All binaries are in /Debug/bin. I am interested in using the output of llvm-config. Now, when I run
$ /Debug/bin/llvm-config --cmakedir
/Debug/lib/cmake/llvm
But,
$ ls -d <llvm-build-dir>/Debug/bin/llvm-config --cmakedir
ls: /Debug/lib/cmake/llvm: No such file or directory
instead I have
$ ls -d /lib/cmake
/lib/cmake
As seen above, the output of llvm-config --cmakedir returns a non-existent directory. Took a quick look at the sources of llvm-config. Comment says the tool is designed to support being run from both dev tree and install path. Looks like the test to identify if the tool is being run from within dev tree is not recognizing that the tool is indeed being run from dev tree.

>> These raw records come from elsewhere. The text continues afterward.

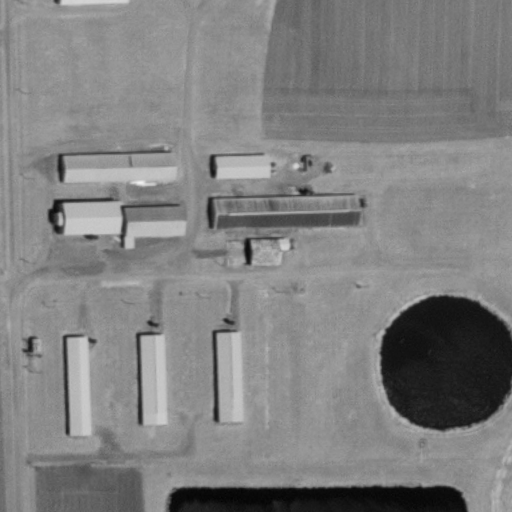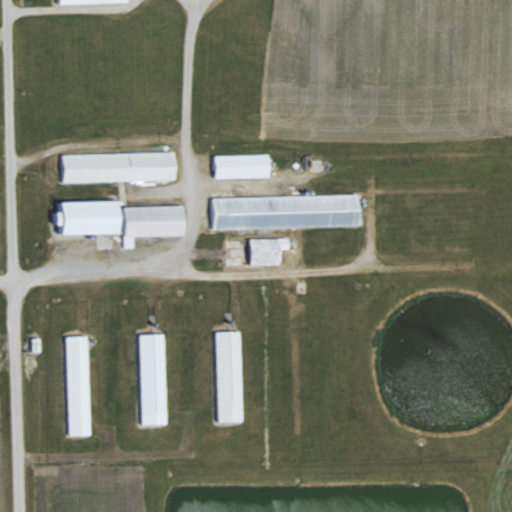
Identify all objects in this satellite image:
building: (79, 0)
road: (60, 6)
building: (116, 164)
building: (239, 164)
building: (283, 209)
building: (117, 217)
building: (264, 248)
building: (227, 374)
building: (151, 376)
building: (76, 383)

Would anyone know what I am missing?
I do not see this behavior on Linux - probably since build binaries are placed in /bin on Linux as opposed to //bin on MacOS.
It may be that llvm-config simply doesn’t understand a multi-configuration build tree. Ninja and make use single-configuration trees, XCode and Visual Studio use multi-configuration.

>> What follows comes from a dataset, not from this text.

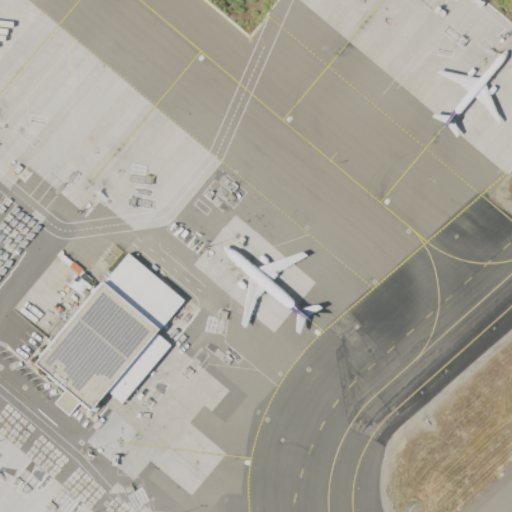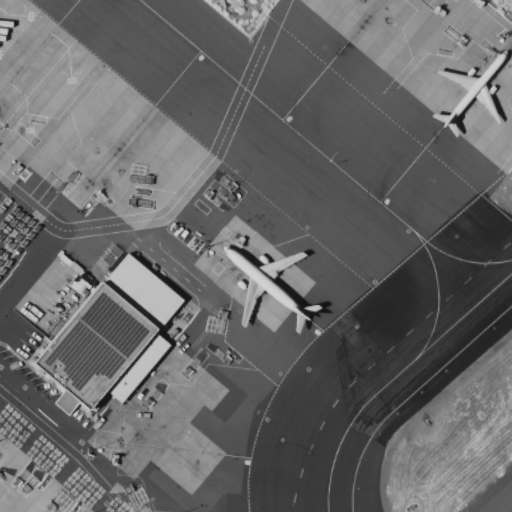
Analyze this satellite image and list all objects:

Thanks, Matthias. That is indeed a good suggestion.
I’ve been favoring Xcode on macros simply because of the code cross-referencing and completion I get out of the box for llvm sources, shortening the time I spend for dev and digging into llvm internals.
On Linux, I plow through with a less than seemless dev environment that is a combination of Eclipse (couldn’t get it to work well with llvm sources), emacs, grep, find, [crt]tags etc
Happy to hear any suggestions on this slightly divergent topic.